#### Exercise instructions
Present every line of source text in the records below as one numbered list, skipping blank lines. Do not include the pictures.

'''

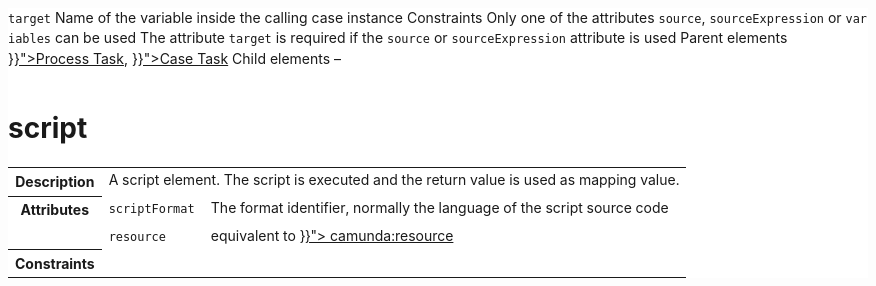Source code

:  <tr>
    <td></td>
    <td><code>target</code></td>
    <td>
      Name of the variable inside the calling case instance
    </td>
  </tr>
  <tr>
    <th>Constraints</th>
    <td colspan="2">
      Only one of the attributes <code>source</code>, <code>sourceExpression</code> or <code>variables</code> can be used
    </td>
  </tr>
  <tr>
    <td></td>
    <td colspan="2">
      The attribute <code>target</code> is required if the <code>source</code> or <code>sourceExpression</code> attribute is used
    </td>
  </tr>
  <tr>
    <th>Parent elements</th>
    <td colspan="2">
      <a href="{{< ref "/reference/cmmn11/tasks/process-task.md" >}}">Process Task</a>,
      <a href="{{< ref "/reference/cmmn11/tasks/case-task.md" >}}">Case Task</a>
    </td>
  </tr>
  <tr>
    <th>Child elements</th>
    <td colspan="2">
      &ndash;
    </td>
  </tr>
</table>

# script

<table class="table table-striped">
  <tr>
    <th>Description</th>
    <td colspan="2">
      A script element. The script is executed and the return value is used as mapping value.
    </td>
  </tr>
  <tr>
    <th>Attributes</th>
    <td><code>scriptFormat</code></td>
    <td>
      The format identifier, normally the language of the script source code
    </td>
  </tr>
  <tr>
    <td></td>
    <td><code>resource</code></td>
    <td>
      equivalent to <a href="{{< ref "/reference/cmmn11/custom-extensions/camunda-attributes.md#resource" >}}">
      camunda:resource</a>
    </td>
  </tr>
  <tr>
    <th>Constraints</th>
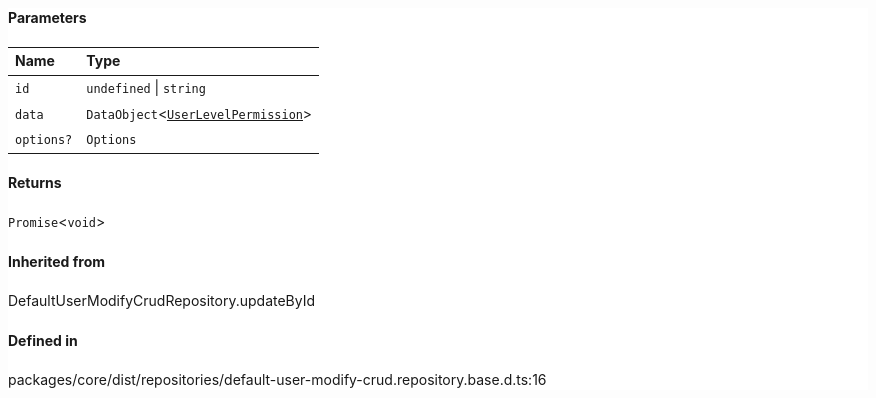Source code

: #### Parameters

| Name | Type |
| :------ | :------ |
| `id` | `undefined` \| `string` |
| `data` | `DataObject`<[`UserLevelPermission`](UserLevelPermission.md)\> |
| `options?` | `Options` |

#### Returns

`Promise`<`void`\>

#### Inherited from

DefaultUserModifyCrudRepository.updateById

#### Defined in

packages/core/dist/repositories/default-user-modify-crud.repository.base.d.ts:16
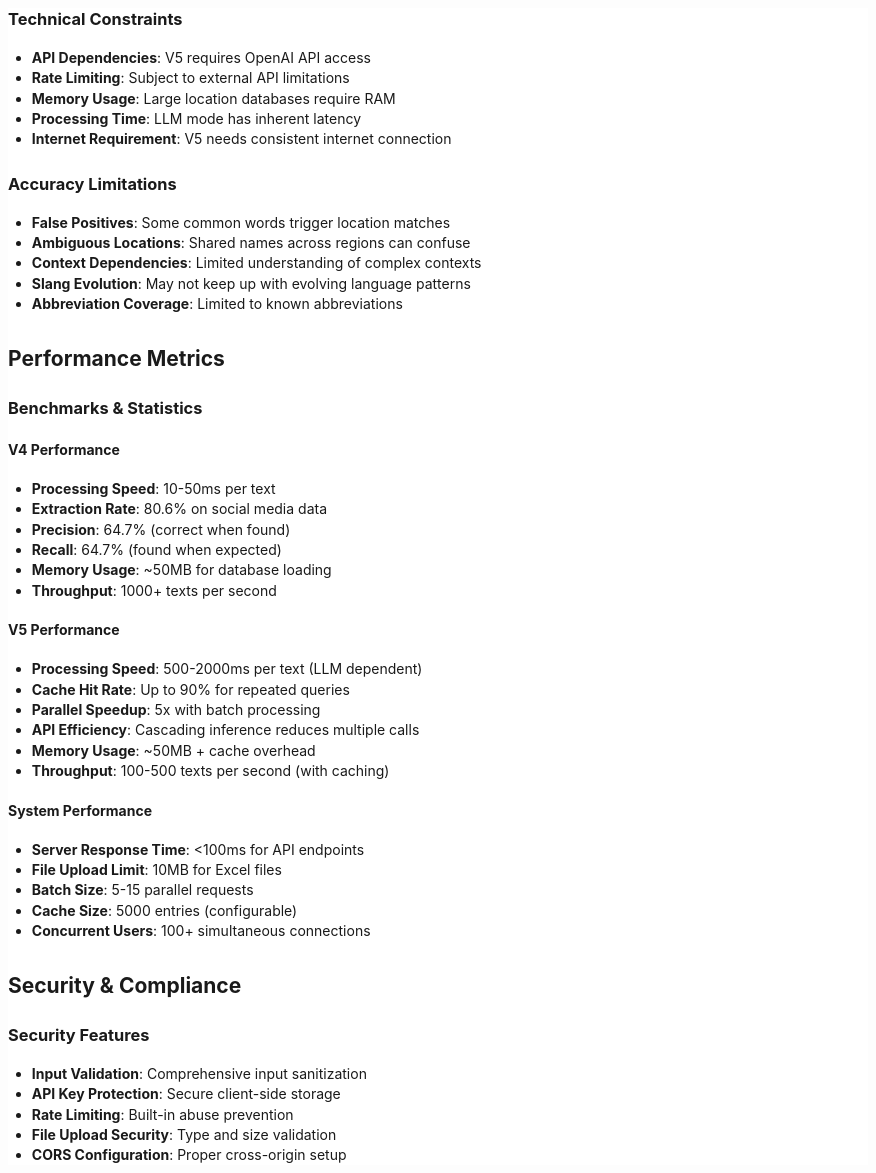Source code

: ### Technical Constraints
- **API Dependencies**: V5 requires OpenAI API access
- **Rate Limiting**: Subject to external API limitations
- **Memory Usage**: Large location databases require RAM
- **Processing Time**: LLM mode has inherent latency
- **Internet Requirement**: V5 needs consistent internet connection

### Accuracy Limitations
- **False Positives**: Some common words trigger location matches
- **Ambiguous Locations**: Shared names across regions can confuse
- **Context Dependencies**: Limited understanding of complex contexts
- **Slang Evolution**: May not keep up with evolving language patterns
- **Abbreviation Coverage**: Limited to known abbreviations

## Performance Metrics

### Benchmarks & Statistics

#### V4 Performance
- **Processing Speed**: 10-50ms per text
- **Extraction Rate**: 80.6% on social media data
- **Precision**: 64.7% (correct when found)
- **Recall**: 64.7% (found when expected)
- **Memory Usage**: ~50MB for database loading
- **Throughput**: 1000+ texts per second

#### V5 Performance
- **Processing Speed**: 500-2000ms per text (LLM dependent)
- **Cache Hit Rate**: Up to 90% for repeated queries
- **Parallel Speedup**: 5x with batch processing
- **API Efficiency**: Cascading inference reduces multiple calls
- **Memory Usage**: ~50MB + cache overhead
- **Throughput**: 100-500 texts per second (with caching)

#### System Performance
- **Server Response Time**: <100ms for API endpoints
- **File Upload Limit**: 10MB for Excel files
- **Batch Size**: 5-15 parallel requests
- **Cache Size**: 5000 entries (configurable)
- **Concurrent Users**: 100+ simultaneous connections

## Security & Compliance

### Security Features
- **Input Validation**: Comprehensive input sanitization
- **API Key Protection**: Secure client-side storage
- **Rate Limiting**: Built-in abuse prevention
- **File Upload Security**: Type and size validation
- **CORS Configuration**: Proper cross-origin setup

'''

#### Final answer
1. Source code
2. :  <tr>
3.     <td></td>
4.     <td><code>target</code></td>
5.     <td>
6.       Name of the variable inside the calling case instance
7.     </td>
8.   </tr>
9.   <tr>
10.     <th>Constraints</th>
11.     <td colspan="2">
12.       Only one of the attributes <code>source</code>, <code>sourceExpression</code> or <code>variables</code> can be used
13.     </td>
14.   </tr>
15.   <tr>
16.     <td></td>
17.     <td colspan="2">
18.       The attribute <code>target</code> is required if the <code>source</code> or <code>sourceExpression</code> attribute is used
19.     </td>
20.   </tr>
21.   <tr>
22.     <th>Parent elements</th>
23.     <td colspan="2">
24.       <a href="{{< ref "/reference/cmmn11/tasks/process-task.md" >}}">Process Task</a>,
25.       <a href="{{< ref "/reference/cmmn11/tasks/case-task.md" >}}">Case Task</a>
26.     </td>
27.   </tr>
28.   <tr>
29.     <th>Child elements</th>
30.     <td colspan="2">
31.       &ndash;
32.     </td>
33.   </tr>
34. </table>
35. # script
36. <table class="table table-striped">
37.   <tr>
38.     <th>Description</th>
39.     <td colspan="2">
40.       A script element. The script is executed and the return value is used as mapping value.
41.     </td>
42.   </tr>
43.   <tr>
44.     <th>Attributes</th>
45.     <td><code>scriptFormat</code></td>
46.     <td>
47.       The format identifier, normally the language of the script source code
48.     </td>
49.   </tr>
50.   <tr>
51.     <td></td>
52.     <td><code>resource</code></td>
53.     <td>
54.       equivalent to <a href="{{< ref "/reference/cmmn11/custom-extensions/camunda-attributes.md#resource" >}}">
55.       camunda:resource</a>
56.     </td>
57.   </tr>
58.   <tr>
59.     <th>Constraints</th>
60. Source code
61. : #### Parameters
62. | Name | Type |
63. | :------ | :------ |
64. | `id` | `undefined` \| `string` |
65. | `data` | `DataObject`<[`UserLevelPermission`](UserLevelPermission.md)\> |
66. | `options?` | `Options` |
67. #### Returns
68. `Promise`<`void`\>
69. #### Inherited from
70. DefaultUserModifyCrudRepository.updateById
71. #### Defined in
72. packages/core/dist/repositories/default-user-modify-crud.repository.base.d.ts:16
73. Source code
74. : ### Technical Constraints
75. - **API Dependencies**: V5 requires OpenAI API access
76. - **Rate Limiting**: Subject to external API limitations
77. - **Memory Usage**: Large location databases require RAM
78. - **Processing Time**: LLM mode has inherent latency
79. - **Internet Requirement**: V5 needs consistent internet connection
80. ### Accuracy Limitations
81. - **False Positives**: Some common words trigger location matches
82. - **Ambiguous Locations**: Shared names across regions can confuse
83. - **Context Dependencies**: Limited understanding of complex contexts
84. - **Slang Evolution**: May not keep up with evolving language patterns
85. - **Abbreviation Coverage**: Limited to known abbreviations
86. ## Performance Metrics
87. ### Benchmarks & Statistics
88. #### V4 Performance
89. - **Processing Speed**: 10-50ms per text
90. - **Extraction Rate**: 80.6% on social media data
91. - **Precision**: 64.7% (correct when found)
92. - **Recall**: 64.7% (found when expected)
93. - **Memory Usage**: ~50MB for database loading
94. - **Throughput**: 1000+ texts per second
95. #### V5 Performance
96. - **Processing Speed**: 500-2000ms per text (LLM dependent)
97. - **Cache Hit Rate**: Up to 90% for repeated queries
98. - **Parallel Speedup**: 5x with batch processing
99. - **API Efficiency**: Cascading inference reduces multiple calls
100. - **Memory Usage**: ~50MB + cache overhead
101. - **Throughput**: 100-500 texts per second (with caching)
102. #### System Performance
103. - **Server Response Time**: <100ms for API endpoints
104. - **File Upload Limit**: 10MB for Excel files
105. - **Batch Size**: 5-15 parallel requests
106. - **Cache Size**: 5000 entries (configurable)
107. - **Concurrent Users**: 100+ simultaneous connections
108. ## Security & Compliance
109. ### Security Features
110. - **Input Validation**: Comprehensive input sanitization
111. - **API Key Protection**: Secure client-side storage
112. - **Rate Limiting**: Built-in abuse prevention
113. - **File Upload Security**: Type and size validation
114. - **CORS Configuration**: Proper cross-origin setup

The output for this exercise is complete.